▸ **Requirement**
Return the stretch of the fishing thread that begins at "When everything is" and runs up to and including "(Jul 22, 2004)", copied character for character.

▸ **Exercise passage**
▬▬▬

First of all I'm glad you're Ok. That was the best fishing report I've read in months. For a minute I thought it was turning into a Penthouse Forum letter, with hot nurses and names like Candi.

Glad you decided to get the hook out, it could have easily migrated under the skin and caused real problems or worse in the long run.

When everything is said and done the only thing that really matters is family and friends; sounds like you're a blessed man.

Great story,

Walt


----------



## Newsjeff (Jul 22, 2004)

Damn.


----------



## CrawFish (Sep 23, 2003)

Ditto NJ... Damn...

Well.. I guess it worst than the gotcha plug popped on the forhead... glad you're ok..


----------



## fyremanjef (Feb 17, 2005)

fishinmama said:


> But
> Self hook-up




Self Hook-up... Good Times.

Hey Neil, Glad you are not dead or too deformed. Can't wait for the pics...


----------



## Cutbait Bob (Mar 24, 2004)

Great story... Now go back after the receptionist! She might be up for a little moonlight along the James. Beats BN88...


----------



## JimInVA (May 17, 2005)

Damn, man... glad you're all right!!


----------



## marstang50 (May 3, 2005)

it was quite an experience... I didnt think it would take as long as it did to get that piece of hook out. The doc had to make a cut, hold the skin up with some tool, fish around in his neck for it till he could get some gription on it, and then snip away the flesh till it came loose. That little barb had swisted itself pretty good in there from all the pre-surgery that went on. The doc did do a good job with it all. I got a pic and video on my phone but I have to have one of those cards to get it on my computer, which I dont have. One for the memory book for sure.

▬▬▬

▸ **Provided records**
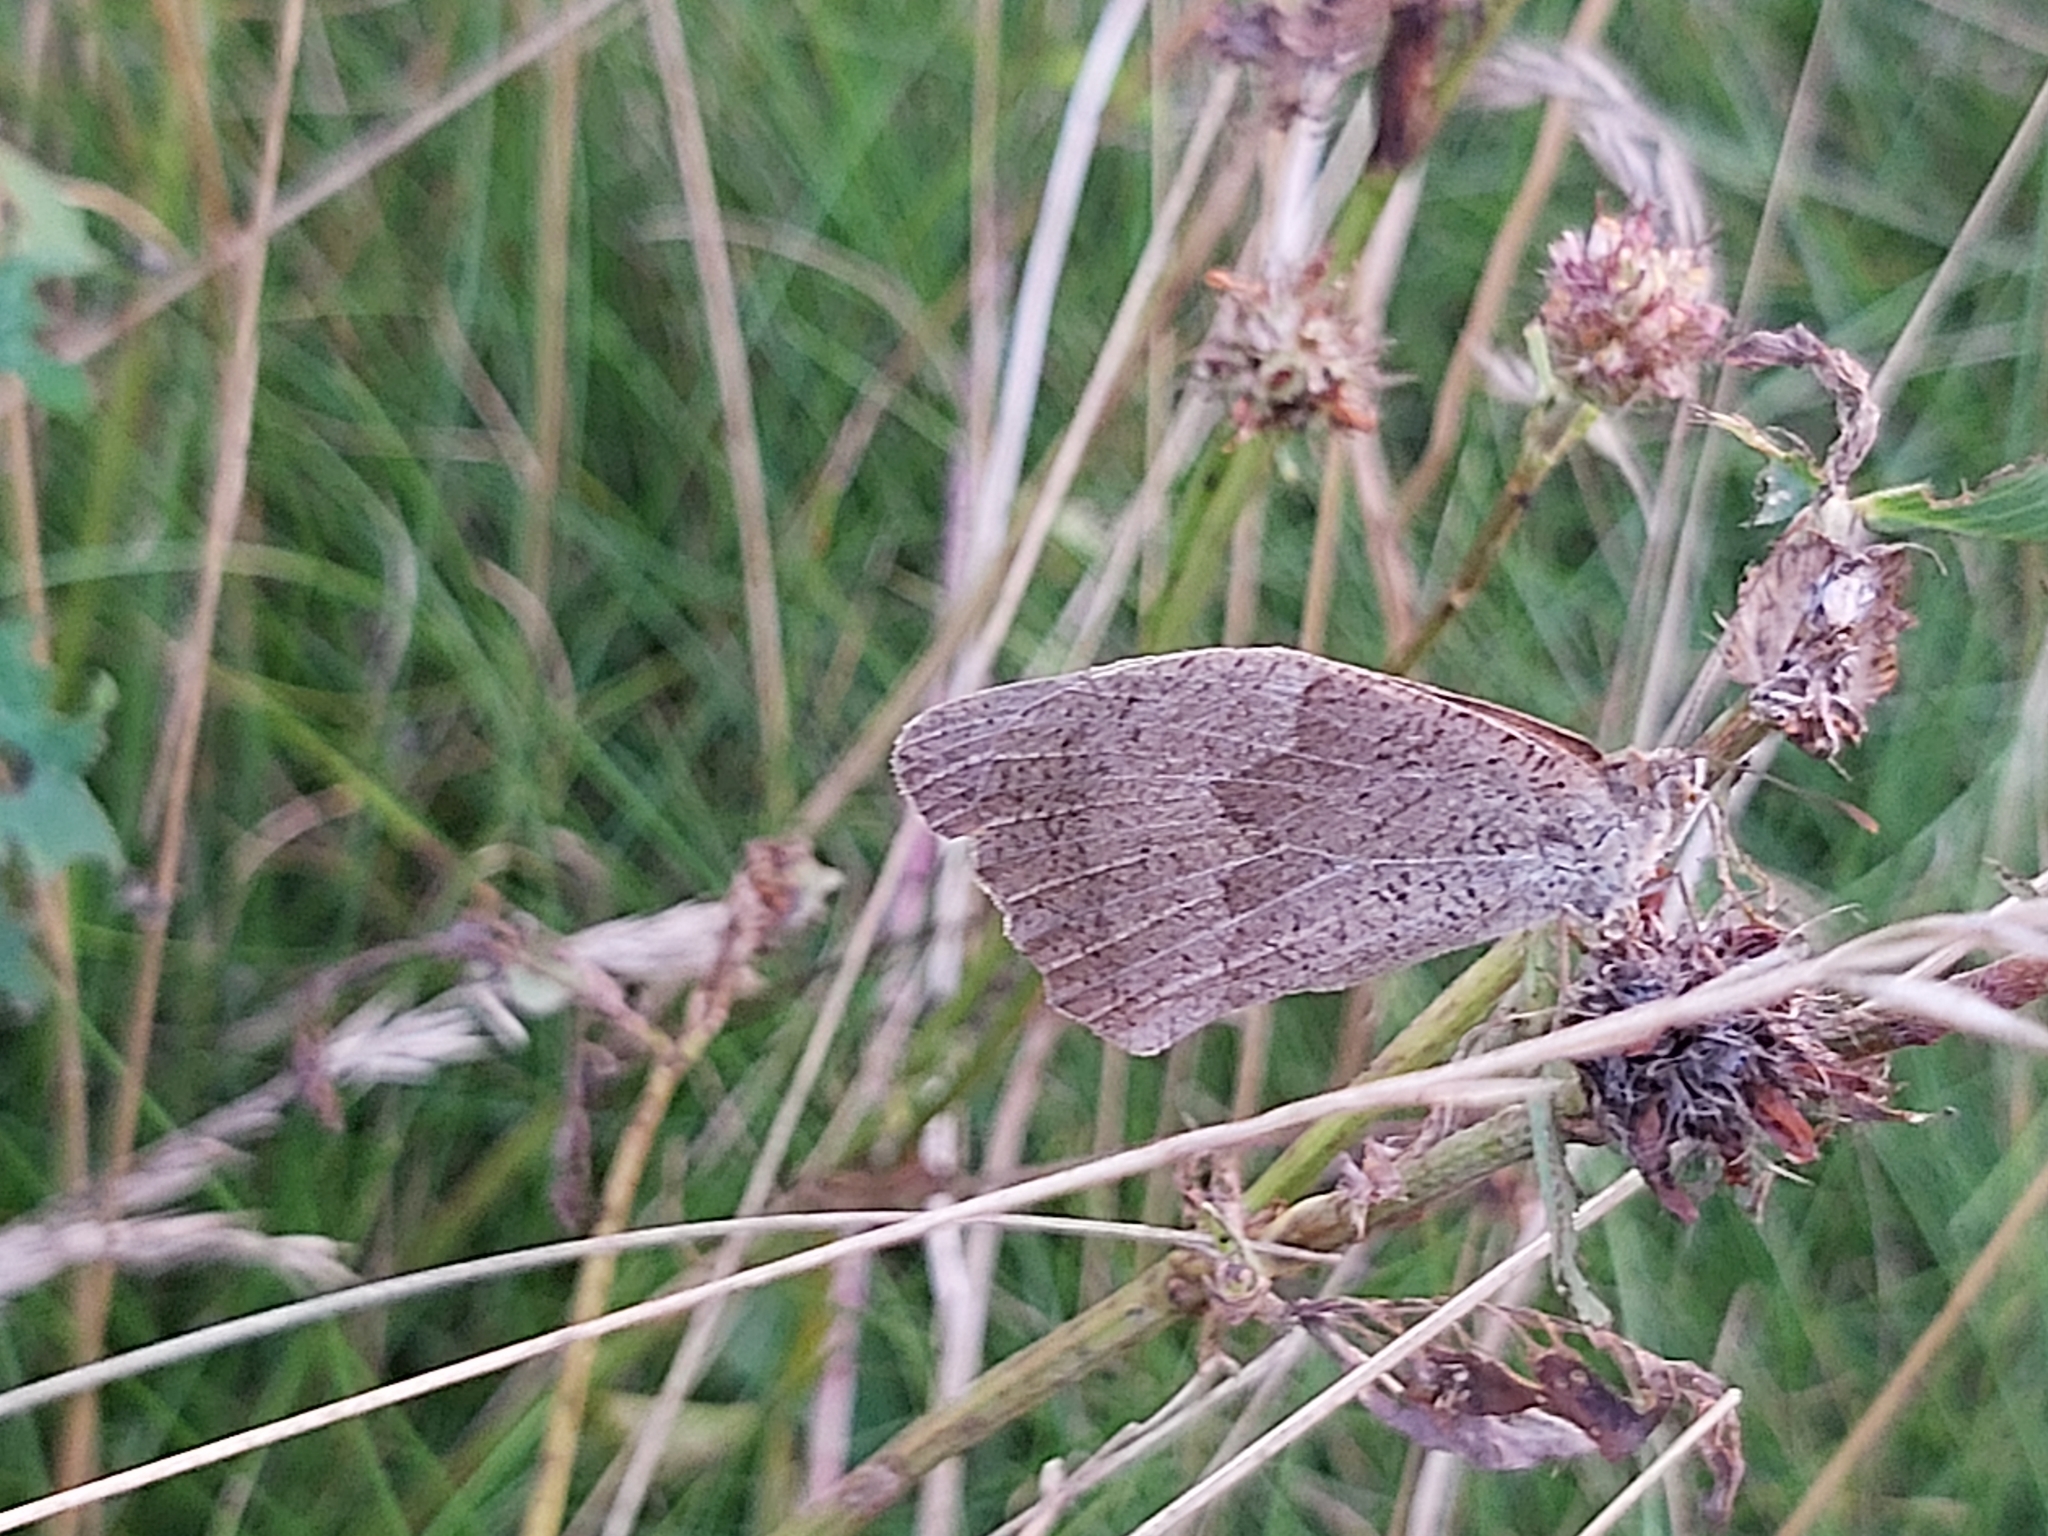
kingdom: Animalia
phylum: Arthropoda
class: Insecta
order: Lepidoptera
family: Nymphalidae
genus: Maniola
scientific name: Maniola jurtina
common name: Meadow brown
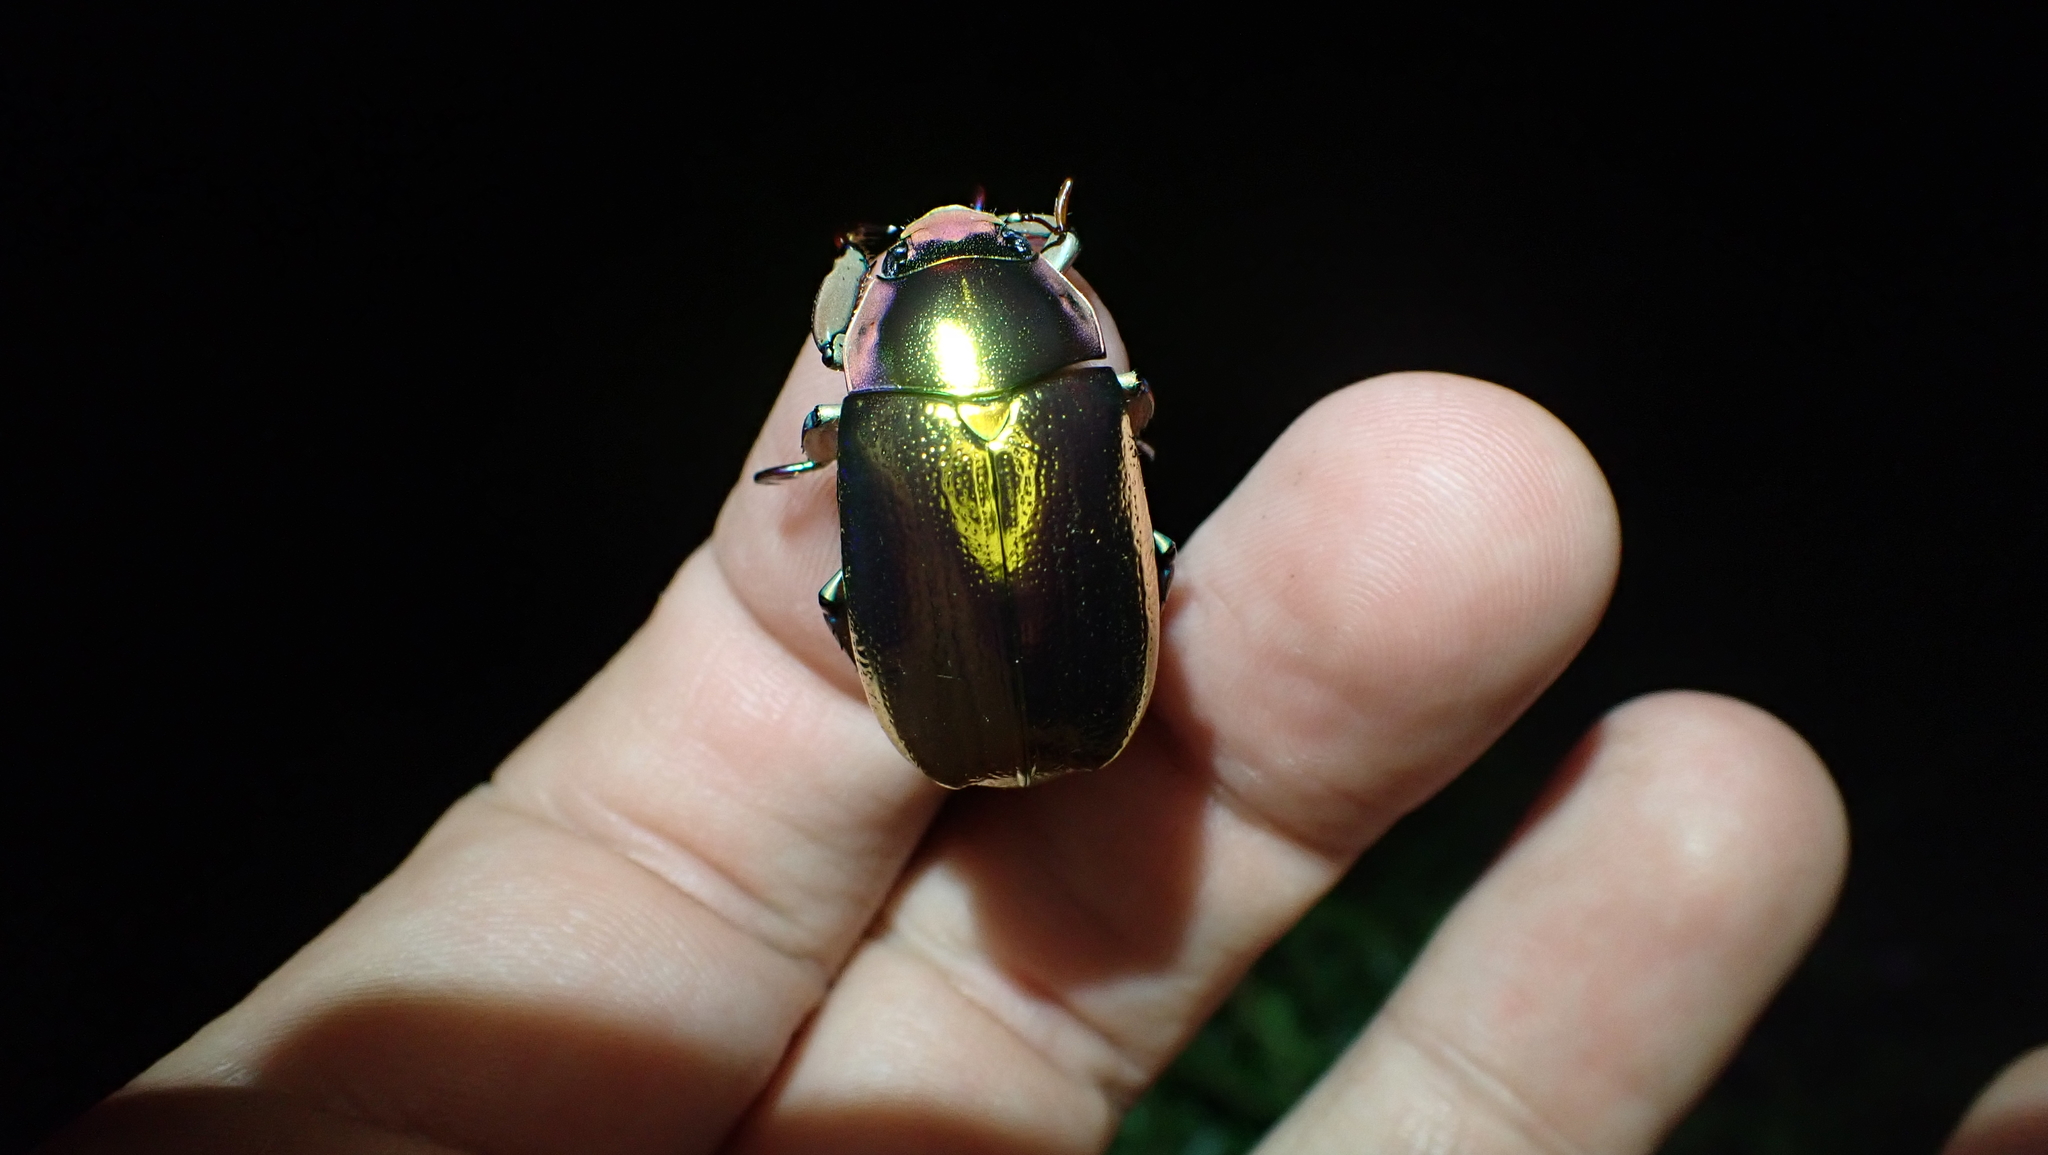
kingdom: Animalia
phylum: Arthropoda
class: Insecta
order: Coleoptera
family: Scarabaeidae
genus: Chrysina
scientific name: Chrysina aurigans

▬▬▬

▸ **Expected output**
When everything is said and done the only thing that really matters is family and friends; sounds like you're a blessed man.

Great story,

Walt


----------



## Newsjeff (Jul 22, 2004)